Stored records
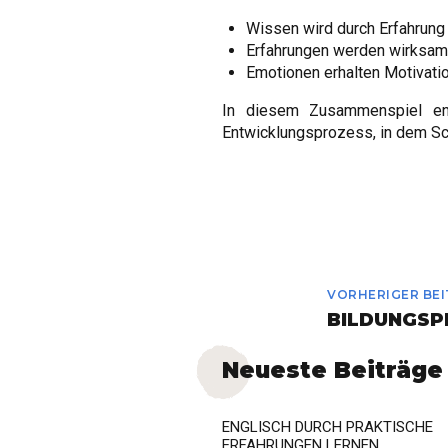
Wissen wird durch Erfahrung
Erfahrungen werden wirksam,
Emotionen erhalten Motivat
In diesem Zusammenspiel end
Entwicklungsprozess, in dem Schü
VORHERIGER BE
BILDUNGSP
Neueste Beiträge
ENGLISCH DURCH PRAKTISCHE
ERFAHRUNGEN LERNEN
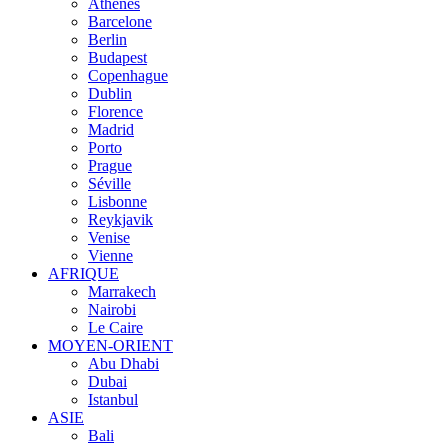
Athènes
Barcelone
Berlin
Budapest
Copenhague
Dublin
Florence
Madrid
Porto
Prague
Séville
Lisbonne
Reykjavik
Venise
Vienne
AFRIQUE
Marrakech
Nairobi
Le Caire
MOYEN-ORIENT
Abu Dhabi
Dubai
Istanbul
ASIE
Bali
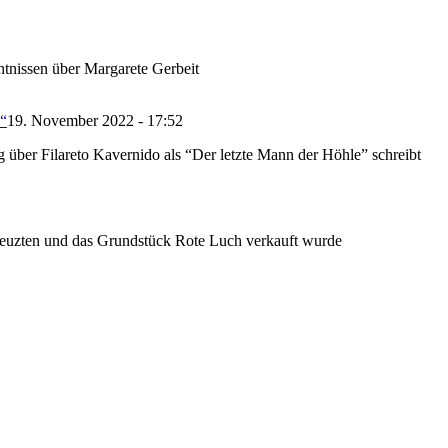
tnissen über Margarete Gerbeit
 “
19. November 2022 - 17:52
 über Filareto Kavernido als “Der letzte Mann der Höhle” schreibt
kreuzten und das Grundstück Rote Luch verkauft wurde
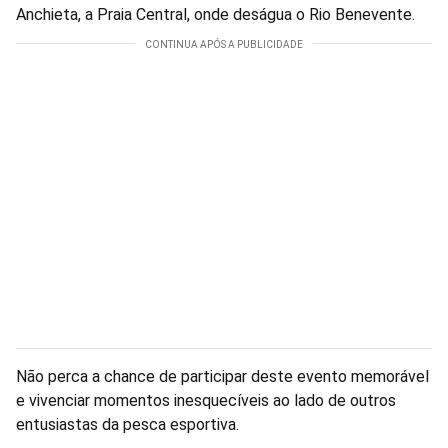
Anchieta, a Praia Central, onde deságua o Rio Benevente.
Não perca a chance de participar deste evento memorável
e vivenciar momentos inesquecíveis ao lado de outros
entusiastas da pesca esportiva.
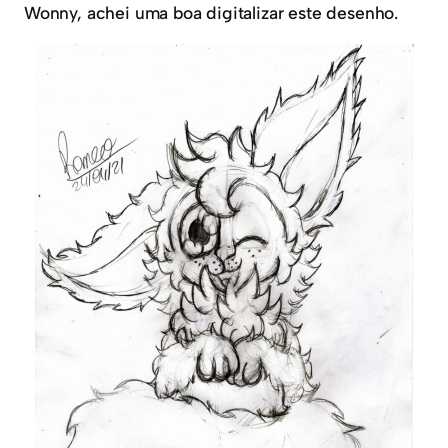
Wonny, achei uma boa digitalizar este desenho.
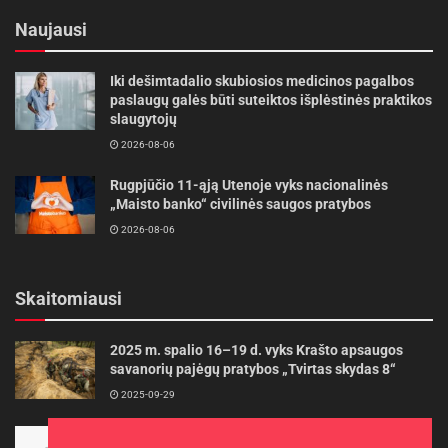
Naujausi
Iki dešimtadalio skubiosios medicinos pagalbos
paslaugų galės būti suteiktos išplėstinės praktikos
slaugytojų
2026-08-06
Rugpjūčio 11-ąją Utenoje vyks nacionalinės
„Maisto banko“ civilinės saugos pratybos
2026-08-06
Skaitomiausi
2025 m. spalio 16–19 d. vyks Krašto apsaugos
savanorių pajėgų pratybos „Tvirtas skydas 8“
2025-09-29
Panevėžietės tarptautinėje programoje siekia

--

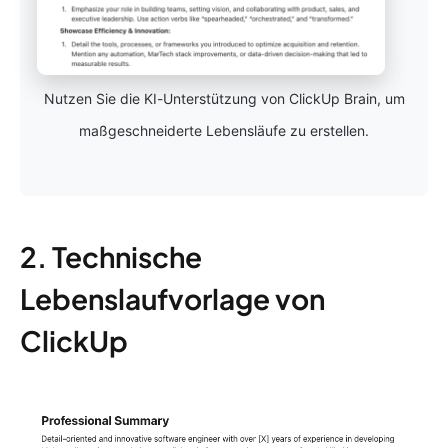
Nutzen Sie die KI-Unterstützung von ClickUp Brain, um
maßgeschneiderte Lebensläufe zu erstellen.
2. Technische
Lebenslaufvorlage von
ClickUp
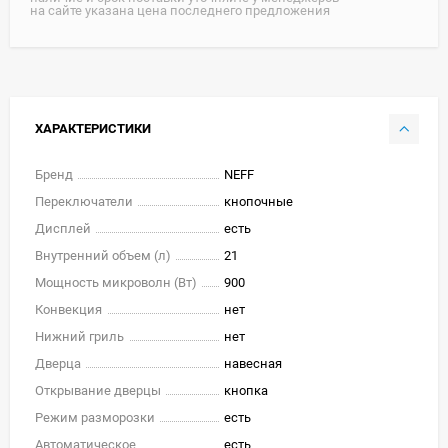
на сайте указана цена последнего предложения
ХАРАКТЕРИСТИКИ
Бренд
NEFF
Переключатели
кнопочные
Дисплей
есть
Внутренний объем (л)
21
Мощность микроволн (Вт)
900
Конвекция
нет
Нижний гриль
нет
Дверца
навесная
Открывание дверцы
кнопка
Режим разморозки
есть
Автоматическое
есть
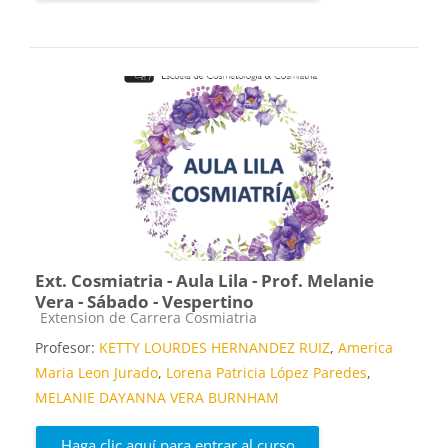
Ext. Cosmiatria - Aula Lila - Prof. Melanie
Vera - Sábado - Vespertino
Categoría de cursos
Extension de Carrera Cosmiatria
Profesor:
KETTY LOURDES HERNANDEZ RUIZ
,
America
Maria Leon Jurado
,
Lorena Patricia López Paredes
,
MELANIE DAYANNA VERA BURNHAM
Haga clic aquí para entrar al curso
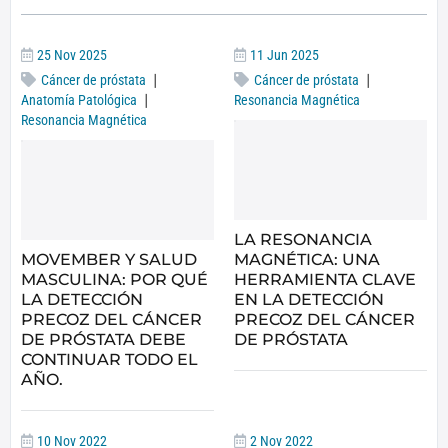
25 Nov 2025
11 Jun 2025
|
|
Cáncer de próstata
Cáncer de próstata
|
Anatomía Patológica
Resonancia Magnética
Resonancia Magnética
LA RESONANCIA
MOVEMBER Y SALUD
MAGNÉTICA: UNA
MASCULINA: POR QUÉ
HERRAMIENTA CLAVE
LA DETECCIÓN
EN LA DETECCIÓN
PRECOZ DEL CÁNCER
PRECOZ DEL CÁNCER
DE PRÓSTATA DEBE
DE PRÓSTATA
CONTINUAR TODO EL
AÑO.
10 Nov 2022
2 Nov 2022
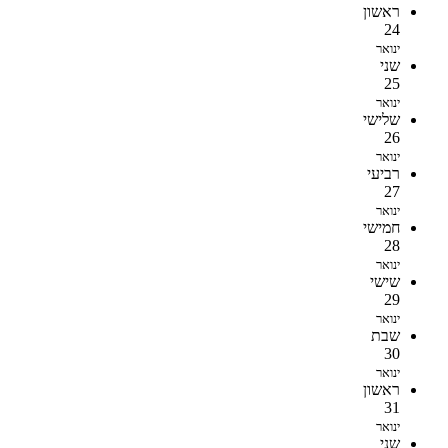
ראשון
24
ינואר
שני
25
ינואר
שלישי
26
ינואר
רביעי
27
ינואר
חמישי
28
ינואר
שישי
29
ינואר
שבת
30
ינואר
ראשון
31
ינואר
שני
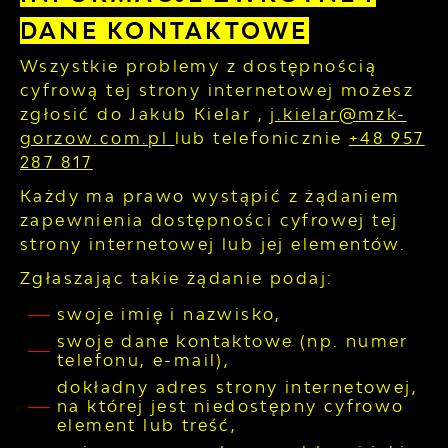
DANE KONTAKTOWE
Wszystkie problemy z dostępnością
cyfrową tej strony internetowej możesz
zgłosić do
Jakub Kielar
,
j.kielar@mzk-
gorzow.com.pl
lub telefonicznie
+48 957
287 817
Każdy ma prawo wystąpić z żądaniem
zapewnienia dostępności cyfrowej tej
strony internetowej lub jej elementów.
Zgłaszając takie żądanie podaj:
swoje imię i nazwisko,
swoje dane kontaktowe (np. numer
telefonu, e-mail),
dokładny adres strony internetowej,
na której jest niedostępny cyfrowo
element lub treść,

--

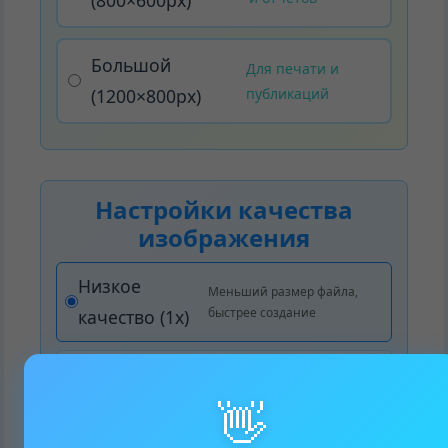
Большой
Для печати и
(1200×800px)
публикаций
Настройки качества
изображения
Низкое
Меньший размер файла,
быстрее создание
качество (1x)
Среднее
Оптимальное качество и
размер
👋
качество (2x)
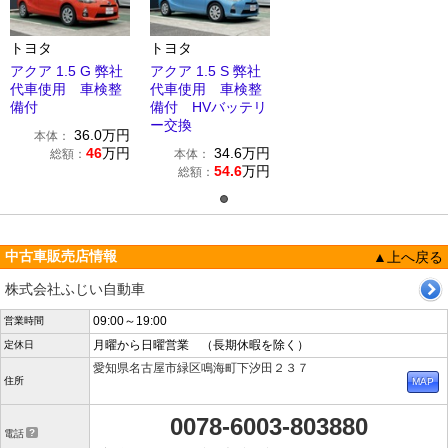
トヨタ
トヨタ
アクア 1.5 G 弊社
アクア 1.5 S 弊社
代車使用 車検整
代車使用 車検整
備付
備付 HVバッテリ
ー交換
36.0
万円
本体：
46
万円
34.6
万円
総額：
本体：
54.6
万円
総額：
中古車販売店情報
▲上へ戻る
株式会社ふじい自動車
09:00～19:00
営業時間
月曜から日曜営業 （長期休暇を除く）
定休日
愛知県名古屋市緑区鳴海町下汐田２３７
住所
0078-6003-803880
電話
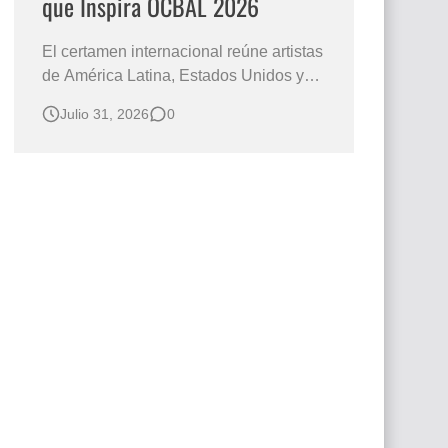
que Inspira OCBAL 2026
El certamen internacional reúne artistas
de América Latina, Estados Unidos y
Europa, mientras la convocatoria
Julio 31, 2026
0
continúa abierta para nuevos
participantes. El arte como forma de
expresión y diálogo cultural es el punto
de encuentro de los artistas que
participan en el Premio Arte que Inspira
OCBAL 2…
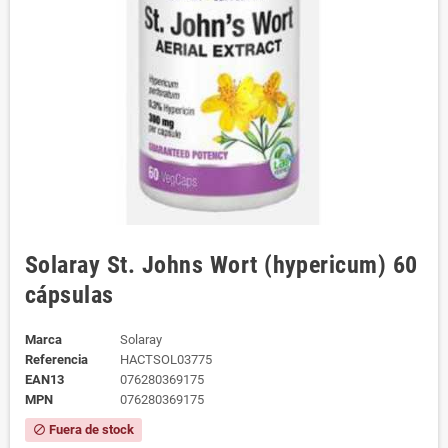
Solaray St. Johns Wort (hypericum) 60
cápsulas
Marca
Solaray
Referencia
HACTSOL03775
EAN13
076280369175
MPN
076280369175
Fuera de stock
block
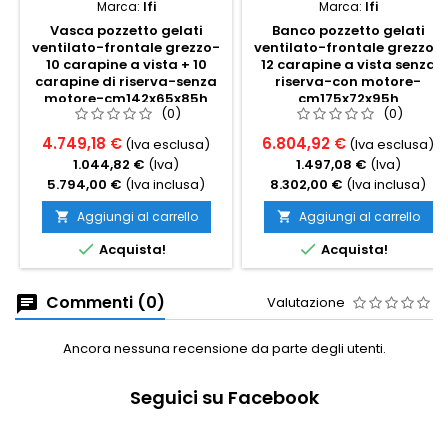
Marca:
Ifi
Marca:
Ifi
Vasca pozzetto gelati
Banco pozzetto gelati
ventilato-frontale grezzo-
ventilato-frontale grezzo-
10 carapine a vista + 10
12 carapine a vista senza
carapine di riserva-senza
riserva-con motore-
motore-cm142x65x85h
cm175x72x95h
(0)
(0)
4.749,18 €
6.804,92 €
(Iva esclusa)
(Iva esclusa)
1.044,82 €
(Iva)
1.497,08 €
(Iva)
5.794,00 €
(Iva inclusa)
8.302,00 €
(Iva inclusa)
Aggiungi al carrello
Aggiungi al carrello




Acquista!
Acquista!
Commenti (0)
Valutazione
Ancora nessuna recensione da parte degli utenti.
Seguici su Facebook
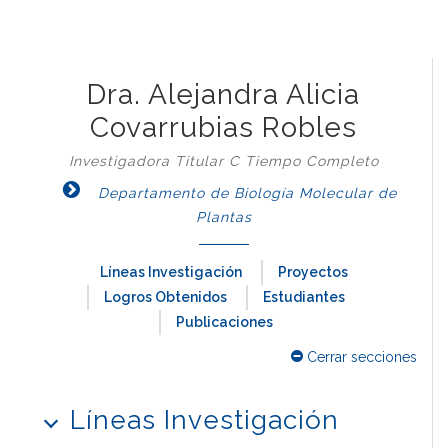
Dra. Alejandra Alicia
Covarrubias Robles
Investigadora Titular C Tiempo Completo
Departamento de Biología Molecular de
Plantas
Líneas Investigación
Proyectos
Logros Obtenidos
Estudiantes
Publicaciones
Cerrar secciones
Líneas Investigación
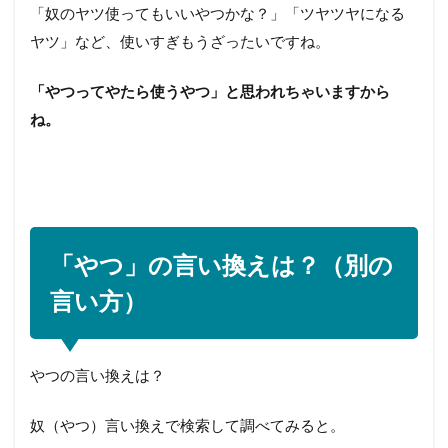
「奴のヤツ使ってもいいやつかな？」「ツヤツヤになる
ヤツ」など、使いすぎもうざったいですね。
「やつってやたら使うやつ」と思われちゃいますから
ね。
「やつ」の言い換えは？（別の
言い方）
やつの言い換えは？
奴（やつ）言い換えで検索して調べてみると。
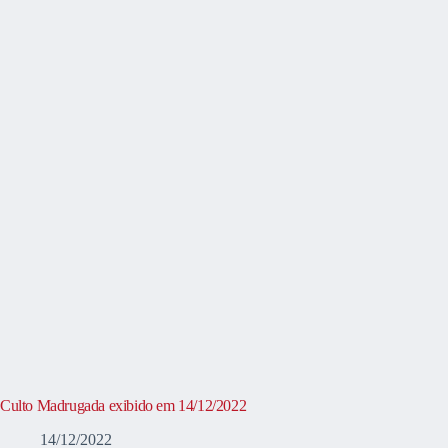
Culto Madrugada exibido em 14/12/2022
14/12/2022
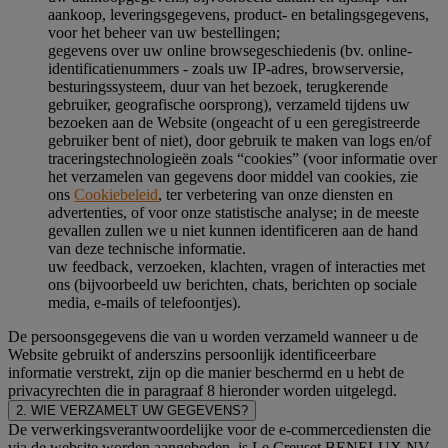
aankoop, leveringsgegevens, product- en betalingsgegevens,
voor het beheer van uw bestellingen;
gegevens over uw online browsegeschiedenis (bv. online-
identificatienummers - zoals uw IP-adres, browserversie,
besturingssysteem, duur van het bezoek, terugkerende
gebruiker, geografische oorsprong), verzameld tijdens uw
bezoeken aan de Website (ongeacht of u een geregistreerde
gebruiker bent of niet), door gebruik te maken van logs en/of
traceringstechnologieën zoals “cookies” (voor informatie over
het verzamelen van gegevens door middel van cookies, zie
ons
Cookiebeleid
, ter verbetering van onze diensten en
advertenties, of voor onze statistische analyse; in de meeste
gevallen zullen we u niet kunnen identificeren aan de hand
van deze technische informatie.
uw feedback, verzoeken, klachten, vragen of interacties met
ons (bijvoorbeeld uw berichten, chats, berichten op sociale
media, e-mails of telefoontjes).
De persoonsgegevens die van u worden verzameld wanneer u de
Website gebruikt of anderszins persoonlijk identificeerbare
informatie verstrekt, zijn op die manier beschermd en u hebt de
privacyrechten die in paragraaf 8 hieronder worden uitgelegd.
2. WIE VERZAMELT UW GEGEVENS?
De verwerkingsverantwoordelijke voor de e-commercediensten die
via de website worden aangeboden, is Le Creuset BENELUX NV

The task
Above are some lines. Repeat exactly, and only, those from the line that has "ons (bijvoorbeeld uw" through the line that has "via de website".

Output of the task
ons (bijvoorbeeld uw berichten, chats, berichten op sociale
media, e-mails of telefoontjes).
De persoonsgegevens die van u worden verzameld wanneer u de
Website gebruikt of anderszins persoonlijk identificeerbare
informatie verstrekt, zijn op die manier beschermd en u hebt de
privacyrechten die in paragraaf 8 hieronder worden uitgelegd.
2. WIE VERZAMELT UW GEGEVENS?
De verwerkingsverantwoordelijke voor de e-commercediensten die
via de website worden aangeboden, is Le Creuset BENELUX NV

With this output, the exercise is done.